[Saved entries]
──────────────────────────────
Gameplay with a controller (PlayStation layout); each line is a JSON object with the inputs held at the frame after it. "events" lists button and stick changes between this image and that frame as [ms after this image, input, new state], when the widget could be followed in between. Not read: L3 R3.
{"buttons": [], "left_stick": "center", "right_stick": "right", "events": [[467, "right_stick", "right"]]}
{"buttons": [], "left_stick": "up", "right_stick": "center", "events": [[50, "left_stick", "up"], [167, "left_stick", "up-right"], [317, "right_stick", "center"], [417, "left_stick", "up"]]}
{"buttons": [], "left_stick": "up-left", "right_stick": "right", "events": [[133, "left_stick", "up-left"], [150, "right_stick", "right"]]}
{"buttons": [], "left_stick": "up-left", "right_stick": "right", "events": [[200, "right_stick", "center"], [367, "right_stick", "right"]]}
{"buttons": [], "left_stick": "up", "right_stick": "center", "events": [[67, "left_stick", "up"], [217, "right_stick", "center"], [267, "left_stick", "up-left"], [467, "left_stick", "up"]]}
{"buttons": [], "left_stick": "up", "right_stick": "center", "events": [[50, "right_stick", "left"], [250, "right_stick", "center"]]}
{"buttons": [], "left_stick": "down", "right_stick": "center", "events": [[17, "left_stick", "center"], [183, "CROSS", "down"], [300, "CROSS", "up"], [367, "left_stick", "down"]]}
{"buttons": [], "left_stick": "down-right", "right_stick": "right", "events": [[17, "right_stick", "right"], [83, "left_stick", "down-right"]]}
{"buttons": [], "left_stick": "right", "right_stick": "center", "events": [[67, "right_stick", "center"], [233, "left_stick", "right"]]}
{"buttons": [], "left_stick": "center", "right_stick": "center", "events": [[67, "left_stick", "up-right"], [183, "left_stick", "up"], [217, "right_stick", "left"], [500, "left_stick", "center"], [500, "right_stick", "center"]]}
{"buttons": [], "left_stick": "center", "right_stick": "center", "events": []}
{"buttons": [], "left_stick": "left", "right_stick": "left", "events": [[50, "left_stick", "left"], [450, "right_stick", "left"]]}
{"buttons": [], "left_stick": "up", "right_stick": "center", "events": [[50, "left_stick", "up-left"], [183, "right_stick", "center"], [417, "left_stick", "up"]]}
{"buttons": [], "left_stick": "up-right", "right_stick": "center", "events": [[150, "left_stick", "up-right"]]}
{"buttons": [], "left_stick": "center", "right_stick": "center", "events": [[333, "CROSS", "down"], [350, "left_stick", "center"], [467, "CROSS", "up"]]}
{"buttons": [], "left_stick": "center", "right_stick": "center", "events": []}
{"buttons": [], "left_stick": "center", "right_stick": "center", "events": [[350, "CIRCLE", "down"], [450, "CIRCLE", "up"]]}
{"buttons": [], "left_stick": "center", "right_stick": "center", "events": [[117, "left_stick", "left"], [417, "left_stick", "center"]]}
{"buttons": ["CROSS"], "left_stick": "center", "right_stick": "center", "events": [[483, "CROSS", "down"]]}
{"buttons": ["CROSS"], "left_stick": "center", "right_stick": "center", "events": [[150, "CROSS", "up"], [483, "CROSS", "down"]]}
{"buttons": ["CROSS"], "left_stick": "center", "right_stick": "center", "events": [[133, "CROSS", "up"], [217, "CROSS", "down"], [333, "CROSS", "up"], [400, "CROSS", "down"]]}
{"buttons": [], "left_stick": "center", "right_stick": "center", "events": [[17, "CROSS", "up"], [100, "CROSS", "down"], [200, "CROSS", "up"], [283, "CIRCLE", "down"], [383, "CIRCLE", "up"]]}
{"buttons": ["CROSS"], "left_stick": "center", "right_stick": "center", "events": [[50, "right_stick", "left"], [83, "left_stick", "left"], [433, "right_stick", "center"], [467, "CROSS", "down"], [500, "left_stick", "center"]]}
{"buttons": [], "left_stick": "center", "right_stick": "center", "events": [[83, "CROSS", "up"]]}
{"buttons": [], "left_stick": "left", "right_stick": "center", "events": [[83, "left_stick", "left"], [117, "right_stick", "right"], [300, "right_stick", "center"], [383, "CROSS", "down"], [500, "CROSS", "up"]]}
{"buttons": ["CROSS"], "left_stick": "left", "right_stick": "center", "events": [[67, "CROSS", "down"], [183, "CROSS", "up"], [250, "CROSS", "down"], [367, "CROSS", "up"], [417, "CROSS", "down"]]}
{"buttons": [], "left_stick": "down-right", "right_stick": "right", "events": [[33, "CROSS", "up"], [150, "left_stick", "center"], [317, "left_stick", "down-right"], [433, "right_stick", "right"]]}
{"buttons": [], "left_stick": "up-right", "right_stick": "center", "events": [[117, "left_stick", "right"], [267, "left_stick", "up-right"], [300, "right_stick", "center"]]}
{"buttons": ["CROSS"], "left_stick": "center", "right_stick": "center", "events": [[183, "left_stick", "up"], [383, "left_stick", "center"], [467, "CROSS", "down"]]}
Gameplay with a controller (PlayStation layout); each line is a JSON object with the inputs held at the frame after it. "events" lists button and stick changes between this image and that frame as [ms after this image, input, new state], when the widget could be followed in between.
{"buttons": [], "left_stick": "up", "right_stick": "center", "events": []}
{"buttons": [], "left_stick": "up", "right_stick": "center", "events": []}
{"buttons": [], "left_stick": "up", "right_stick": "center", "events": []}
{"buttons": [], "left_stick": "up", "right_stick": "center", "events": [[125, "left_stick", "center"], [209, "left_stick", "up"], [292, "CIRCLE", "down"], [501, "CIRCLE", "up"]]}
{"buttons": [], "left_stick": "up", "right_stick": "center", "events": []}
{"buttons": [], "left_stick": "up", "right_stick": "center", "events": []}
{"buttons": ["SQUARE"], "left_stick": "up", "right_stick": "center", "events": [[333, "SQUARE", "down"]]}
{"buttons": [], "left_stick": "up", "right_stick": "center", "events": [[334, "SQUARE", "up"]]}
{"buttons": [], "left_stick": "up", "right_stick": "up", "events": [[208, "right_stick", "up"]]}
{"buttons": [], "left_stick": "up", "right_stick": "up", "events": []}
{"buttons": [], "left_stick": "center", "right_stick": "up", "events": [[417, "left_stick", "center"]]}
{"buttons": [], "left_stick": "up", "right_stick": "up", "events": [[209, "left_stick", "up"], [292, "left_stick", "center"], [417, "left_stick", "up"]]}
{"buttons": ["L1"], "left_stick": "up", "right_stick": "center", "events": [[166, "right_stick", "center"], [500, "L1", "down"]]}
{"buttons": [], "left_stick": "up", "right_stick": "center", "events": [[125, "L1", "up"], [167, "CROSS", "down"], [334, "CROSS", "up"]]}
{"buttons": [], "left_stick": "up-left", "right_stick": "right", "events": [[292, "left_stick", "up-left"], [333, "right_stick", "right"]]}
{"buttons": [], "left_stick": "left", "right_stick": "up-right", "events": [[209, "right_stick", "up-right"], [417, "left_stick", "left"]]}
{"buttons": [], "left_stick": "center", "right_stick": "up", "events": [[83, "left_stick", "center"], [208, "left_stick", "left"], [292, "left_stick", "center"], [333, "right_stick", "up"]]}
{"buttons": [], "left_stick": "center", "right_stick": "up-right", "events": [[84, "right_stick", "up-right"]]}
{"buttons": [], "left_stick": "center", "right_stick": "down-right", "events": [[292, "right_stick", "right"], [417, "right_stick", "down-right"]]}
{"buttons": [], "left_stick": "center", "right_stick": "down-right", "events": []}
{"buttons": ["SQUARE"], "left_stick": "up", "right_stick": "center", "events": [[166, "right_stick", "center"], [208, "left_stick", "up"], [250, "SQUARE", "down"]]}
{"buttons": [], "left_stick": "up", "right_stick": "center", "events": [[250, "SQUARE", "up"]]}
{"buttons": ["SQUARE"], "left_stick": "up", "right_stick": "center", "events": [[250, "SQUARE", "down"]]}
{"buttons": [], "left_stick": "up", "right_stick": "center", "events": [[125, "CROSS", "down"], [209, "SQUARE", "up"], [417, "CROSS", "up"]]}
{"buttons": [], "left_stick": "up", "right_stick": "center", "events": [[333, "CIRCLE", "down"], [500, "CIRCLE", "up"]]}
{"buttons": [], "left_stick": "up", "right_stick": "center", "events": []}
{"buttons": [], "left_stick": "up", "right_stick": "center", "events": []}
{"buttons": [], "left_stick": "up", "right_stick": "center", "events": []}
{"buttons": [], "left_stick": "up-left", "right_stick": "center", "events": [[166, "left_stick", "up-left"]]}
──────────────────────────────
* Exercise requirements
Say how many lines of the data hold the string "inputs". Reply with the number alone.

* Completed task
2